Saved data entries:
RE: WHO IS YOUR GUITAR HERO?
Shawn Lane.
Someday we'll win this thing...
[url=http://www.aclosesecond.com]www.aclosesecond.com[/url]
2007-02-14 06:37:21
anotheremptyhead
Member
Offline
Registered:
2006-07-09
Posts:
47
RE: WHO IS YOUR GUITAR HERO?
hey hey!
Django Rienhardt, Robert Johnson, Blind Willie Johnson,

Your task: Please transcribe exactly the line containing "[url=http://www.aclosesecond.com]www.aclosesecond.com[/url]" and every line after it to the end of the data, and no other lines.

Problem solution:
[url=http://www.aclosesecond.com]www.aclosesecond.com[/url]
2007-02-14 06:37:21
anotheremptyhead
Member
Offline
Registered:
2006-07-09
Posts:
47
RE: WHO IS YOUR GUITAR HERO?
hey hey!
Django Rienhardt, Robert Johnson, Blind Willie Johnson,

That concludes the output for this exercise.